Id like someone to show me a respected study that finds being either passive or aggressive is the generally accepted, healthy interaction style when it comes to dealings between people in everyday, normal situations. In my life, I have gotten more positive and generally great responses when I have been assertive, rather than when I have dealt with similar situations in either a passive, or aggressive manner. It is widely known information that assertiveness is, in most cases, the healthiest way of dealing with most human situations. You get you convey how you feel in a respectful, tactful manner that doesn't offend the person on the other end, thus allowing them to be more open to hearing your side of the story, assuming you give them the chance to convey their feelings as well. Makes for rather sophisticated, effective problem solving. Again, this stuff is pretty simple...they do teach it on Sesame Street. They expect 4 yr olds to understand this stuff, for crying out loud. (that was an example of a passive aggressive statement)
 
Old 07-14-2012, 12:03 PM
 
Location: South Minneapolis
116 posts, read 343,648 times
Reputation: 96
Quote:
Originally Posted by Glenfield View Post
That said, I am quite prepared for people to deal with me in different ways, as I appreciate that people are all different.

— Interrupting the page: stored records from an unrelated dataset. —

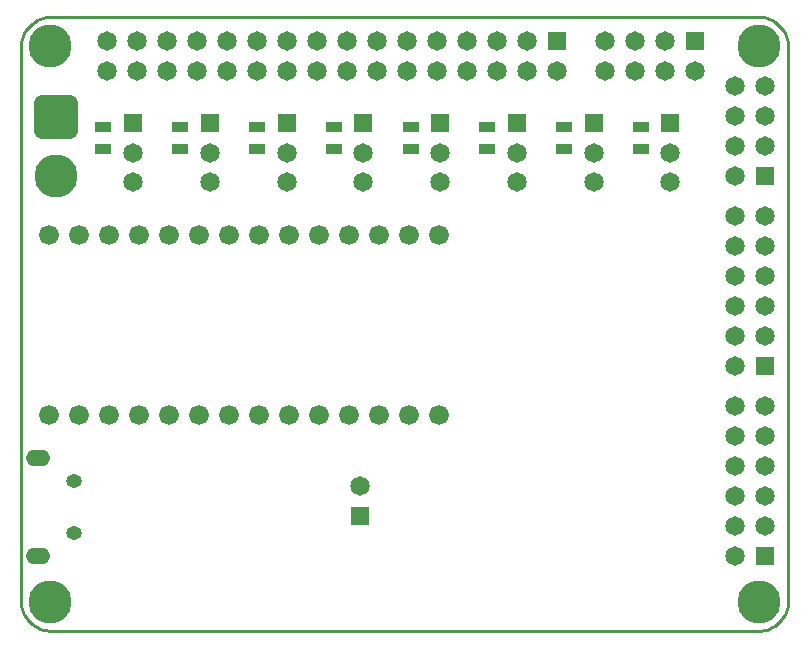
<source format=gbs>
G04*
G04 #@! TF.GenerationSoftware,Altium Limited,Altium Designer,21.3.2 (30)*
G04*
G04 Layer_Color=16711935*
%FSLAX25Y25*%
%MOIN*%
G70*
G04*
G04 #@! TF.SameCoordinates,4FB7CEAD-E32D-458C-9978-29DB153300B6*
G04*
G04*
G04 #@! TF.FilePolarity,Negative*
G04*
G01*
G75*
%ADD18C,0.01000*%
%ADD19C,0.00394*%
%ADD29R,0.05512X0.03740*%
%ADD57O,0.08071X0.05315*%
%ADD58O,0.05236X0.04449*%
%ADD59C,0.06614*%
%ADD60C,0.06496*%
G04:AMPARAMS|DCode=61|XSize=143.7mil|YSize=143.7mil|CornerRadius=20.18mil|HoleSize=0mil|Usage=FLASHONLY|Rotation=90.000|XOffset=0mil|YOffset=0mil|HoleType=Round|Shape=RoundedRectangle|*
%AMROUNDEDRECTD61*
21,1,0.14370,0.10335,0,0,90.0*
21,1,0.10335,0.14370,0,0,90.0*
1,1,0.04035,0.05167,0.05167*
1,1,0.04035,0.05167,-0.05167*
1,1,0.04035,-0.05167,-0.05167*
1,1,0.04035,-0.05167,0.05167*
%
%ADD61ROUNDEDRECTD61*%
%ADD62R,0.06496X0.06496*%
%ADD63R,0.06496X0.06496*%
%ADD64C,0.14370*%
D18*
X0Y10300D02*
X50Y9290D01*
X198Y8291D01*
X444Y7310D01*
X784Y6358D01*
X1216Y5445D01*
X1736Y4578D01*
X2338Y3766D01*
X3017Y3017D01*
X3766Y2338D01*
X4578Y1736D01*
X5445Y1216D01*
X6358Y784D01*
X7310Y444D01*
X8291Y198D01*
X9290Y50D01*
X10300Y0D01*
X245605D02*
X246615Y50D01*
X247615Y198D01*
X248595Y444D01*
X249547Y784D01*
X250461Y1216D01*
X251328Y1736D01*
X252140Y2338D01*
X252889Y3017D01*
X253568Y3766D01*
X254170Y4578D01*
X254689Y5445D01*
X255121Y6358D01*
X255462Y7310D01*
X255708Y8291D01*
X255856Y9290D01*
X255906Y10300D01*
Y194485D02*
X255856Y195495D01*
X255708Y196494D01*
X255462Y197475D01*
X255121Y198427D01*
X254689Y199340D01*
X254170Y200207D01*
X253568Y201019D01*
X252889Y201768D01*
X252140Y202447D01*
X251328Y203049D01*
X250461Y203569D01*
X249547Y204001D01*
X248595Y204342D01*
X247615Y204587D01*
X246615Y204735D01*
X245605Y204785D01*
X10300D02*
X9290Y204735D01*
X8291Y204587D01*
X7310Y204342D01*
X6358Y204001D01*
X5445Y203569D01*
X4578Y203049D01*
X3766Y202447D01*
X3017Y201768D01*
X2338Y201019D01*
X1736Y200207D01*
X1216Y199340D01*
X784Y198427D01*
X444Y197475D01*
X198Y196494D01*
X50Y195495D01*
X0Y194485D01*
Y10300D02*
Y91535D01*
X10300Y0D02*
X245606D01*
X255906Y10300D02*
Y194485D01*
X10300Y204785D02*
X245606D01*
X0Y91535D02*
Y194485D01*
D19*
X197Y19685D02*
Y62992D01*
D29*
X27559Y168012D02*
D03*
Y160728D02*
D03*
X155512Y168012D02*
D03*
Y160728D02*
D03*
X129921Y168012D02*
D03*
Y160728D02*
D03*
X78740Y168012D02*
D03*
Y160728D02*
D03*
X53150Y168012D02*
D03*
Y160728D02*
D03*
X104331Y168012D02*
D03*
Y160728D02*
D03*
X181102Y168012D02*
D03*
Y160728D02*
D03*
X206693Y168012D02*
D03*
Y160728D02*
D03*
D57*
X5906Y57776D02*
D03*
Y24902D02*
D03*
D58*
X17717Y32579D02*
D03*
Y50098D02*
D03*
D59*
X9528Y131890D02*
D03*
X19528D02*
D03*
X29528D02*
D03*
X39528D02*
D03*
X49528D02*
D03*
X59528D02*
D03*
X69528D02*
D03*
X109528D02*
D03*
X9528Y71890D02*
D03*
X79528D02*
D03*
Y131890D02*
D03*
X139528D02*
D03*
X129528D02*
D03*
X119528D02*
D03*
X99528D02*
D03*
X89528D02*
D03*
X19528Y71890D02*
D03*
X29528D02*
D03*
X39528D02*
D03*
X49528D02*
D03*
X59528D02*
D03*
X69528D02*
D03*
X89528D02*
D03*
X99528D02*
D03*
X109528D02*
D03*
X119528D02*
D03*
X129528D02*
D03*
X139528D02*
D03*
D60*
X248032Y161575D02*
D03*
X238032D02*
D03*
Y171575D02*
D03*
X248032D02*
D03*
Y181575D02*
D03*
X238032D02*
D03*
X214724Y186850D02*
D03*
X204724D02*
D03*
X194724Y196850D02*
D03*
X158898Y186850D02*
D03*
X148898D02*
D03*
X128898Y196850D02*
D03*
X118898D02*
D03*
Y186850D02*
D03*
X108898D02*
D03*
Y196850D02*
D03*
X98898D02*
D03*
Y186850D02*
D03*
X88898Y196850D02*
D03*
X78898Y186850D02*
D03*
Y196850D02*
D03*
X68898D02*
D03*
X58898Y186850D02*
D03*
X48898D02*
D03*
X38898Y196850D02*
D03*
X28898D02*
D03*
X248189Y35118D02*
D03*
X238189Y45118D02*
D03*
X248189Y55118D02*
D03*
Y65118D02*
D03*
Y75118D02*
D03*
X248032Y98268D02*
D03*
X238032D02*
D03*
X248032Y108268D02*
D03*
X238032D02*
D03*
X248032Y118268D02*
D03*
X238032Y128268D02*
D03*
Y138268D02*
D03*
X113189Y48386D02*
D03*
X37402Y159449D02*
D03*
X216535D02*
D03*
Y149606D02*
D03*
X28898Y186850D02*
D03*
X38898D02*
D03*
X48898Y196850D02*
D03*
X58898D02*
D03*
X68898Y186850D02*
D03*
X88898D02*
D03*
X128898D02*
D03*
X138898D02*
D03*
Y196850D02*
D03*
X148898D02*
D03*
X158898D02*
D03*
X168898Y186850D02*
D03*
Y196850D02*
D03*
X178898Y186850D02*
D03*
X238032Y151575D02*
D03*
X194724Y186850D02*
D03*
X204724Y196850D02*
D03*
X214724D02*
D03*
X224724Y186850D02*
D03*
X190945Y159449D02*
D03*
Y149606D02*
D03*
X165354Y159449D02*
D03*
Y149606D02*
D03*
X238189Y25118D02*
D03*
Y35118D02*
D03*
X248189Y45118D02*
D03*
X238189Y55118D02*
D03*
Y65118D02*
D03*
Y75118D02*
D03*
X238032Y88268D02*
D03*
Y118268D02*
D03*
X248032Y128268D02*
D03*
Y138268D02*
D03*
X37402Y149606D02*
D03*
X62992D02*
D03*
Y159449D02*
D03*
X88583Y149606D02*
D03*
Y159449D02*
D03*
X114173Y149606D02*
D03*
Y159449D02*
D03*
X139764Y149606D02*
D03*
Y159449D02*
D03*
D61*
X11811Y171260D02*
D03*
D62*
X216535Y169291D02*
D03*
X113189Y38386D02*
D03*
X248032Y151575D02*
D03*
X190945Y169291D02*
D03*
X165354D02*
D03*
X248189Y25118D02*
D03*
X248032Y88268D02*
D03*
X37402Y169291D02*
D03*
X62992D02*
D03*
X88583D02*
D03*
X114173D02*
D03*
X139764D02*
D03*
D63*
X178898Y196850D02*
D03*
X224724D02*
D03*
D64*
X11811Y151575D02*
D03*
X246063Y9843D02*
D03*
Y194882D02*
D03*
X9843D02*
D03*
Y9843D02*
D03*
M02*

</source>
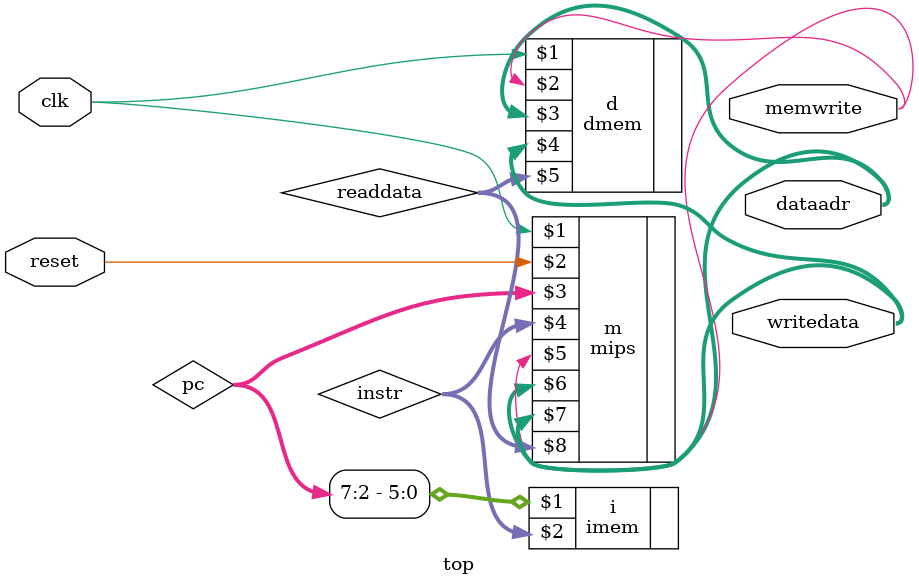
<source format=sv>
`timescale 1ns / 1ps


module top(
    input logic clk, reset,
    output logic [31:0] writedata, dataadr,
    output logic memwrite);


    logic [31:0] pc, instr, readdata; 

    mips m(clk, reset, pc, instr, memwrite, dataadr, writedata, readdata);
    imem i(pc[7:2], instr);
    dmem d(clk, memwrite, dataadr, writedata, readdata);

endmodule
</source>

I'm glad you hold this as a virtue. I think it goes far in dealing with other folks who may communicate on different levels. It, however, does not mean that it gives me a free pass to be passive, aggressive, or passive aggressive back to them, just because they communicated with me that way. I (and i would guess most physchologists) still hold assertiveness as the best policy in most cases, no matter how someone may communicate with me.
 
Old 07-14-2012, 01:07 PM
 
10,624 posts, read 26,739,553 times
Reputation: 6776
I think in many cases "Minnesota nice" is simply being polite, or at least the "if you don't have anything to say, don't say it all" kind of polite. If someone thinks his friend's new coat is hideously ugly, what benefit is there to saying so? Even if someone outright lies and says they love it, what's the big deal? (More typical, I suspect, would be that old MN favorite, "that's different," or "that's interesting.") Now clearly it's important to be assertive or be open about feelings when it's important, but

In general, I think Glenfield's definition of "Minnesota nice" hits it on the head -- people who are polite and friendly on a casual basis, but difficult to get to know on a deeper level. Some mistake this as being "two-faced." I don't. There's nothing wrong with being polite and friendly to people you don't know well. Now it WOULD be two-faced if you then turned around and said nasty things about them, but that's a different story. And, I suspect, doesn't happen all that often. More likely the nice-but-aloof person just goes on with their business. It's the collision of two different expectations/interpretations. Person #1 thinks that they've just made a new best friend, while person #2 thinks they've had a pleasant conversation with no further obligations. (or, as has admittedly been true in my case, they have full intentions to follow up and attempt to develop a more meaningful friendship, but other obligations get in the way.)